The CHAI team announced at the Open Hardware Summit that the group would be launching an environmental test kit that will be able to work on the Open qPCR machine, which was released in 2016. The kit will be a DIY test kit for COVID-19, which has caused a global pandemic for the detection of the virus on surfaces, objects, and non-liveable things. One cannot overstate the importance of containing the spread to help. Detecting how the virus is transmitted will help researchers figure out a way to slow it and hopefully stop it.
The Open qPCR, which is built around the BeagleBone Black Single Board Computer (SBC), is an open-source device created for Polymerase Chain Reaction (PCR) testing. PCR is a technique for studying DNA and RNA sequences. The Open qPCR has the single-channel version, which costs $4,499 and the double channel version, which costs $6,499. This is affordable and portable for a piece of lab equipment.
The kit that will be released will not be used for testing in humans but on various surfaces. It will use the primers and probe information released by the CDC for performing PCR tests for COVID-19.
The test kit can check swabs used on doorknobs, phones, chairs, laptops, and other hard surfaces. Results will be provided in less than one hour with information on the amount of virus. Inside the extraction chamber, the virus is prepped, and a sample is used for the RT -qPCR test.

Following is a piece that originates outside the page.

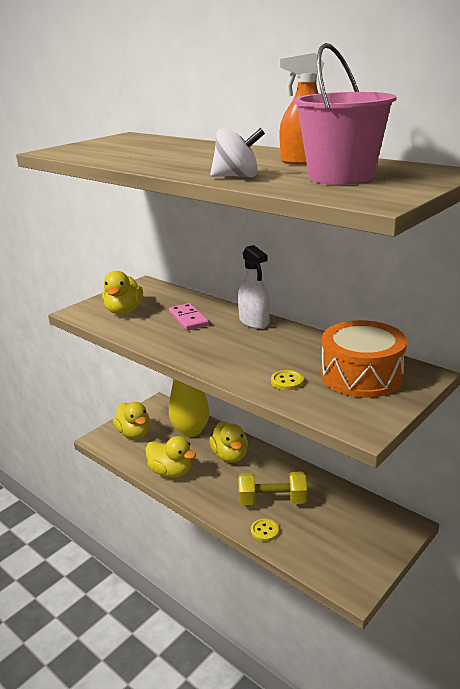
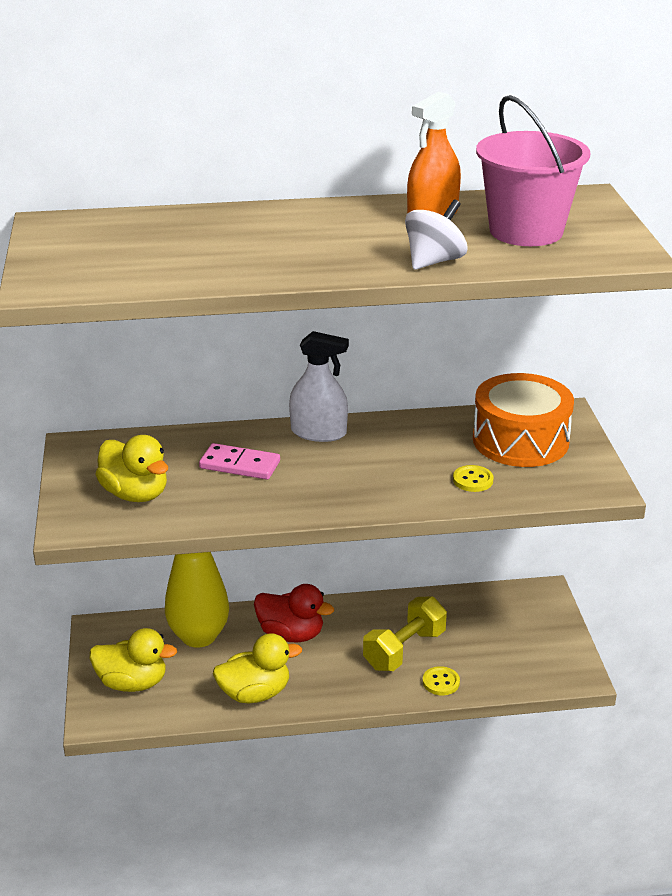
camera: 50 degrees left, 5 degrees up
(230, 455) = (291, 634): yellow duck -> red duck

Then the sample’s RNA is converted to DNA and then amplified for faster detection.
Labs are being encouraged to take the test kits out and test surfaces in the community. Chai is aiming at an end-user cost of $15 per test. The test kits are aimed primarily at public spaces like schools, libraries, senior systems, and other public institutions, but can also be used in offices and any other environment. Also, the kit has been made for research purposes only.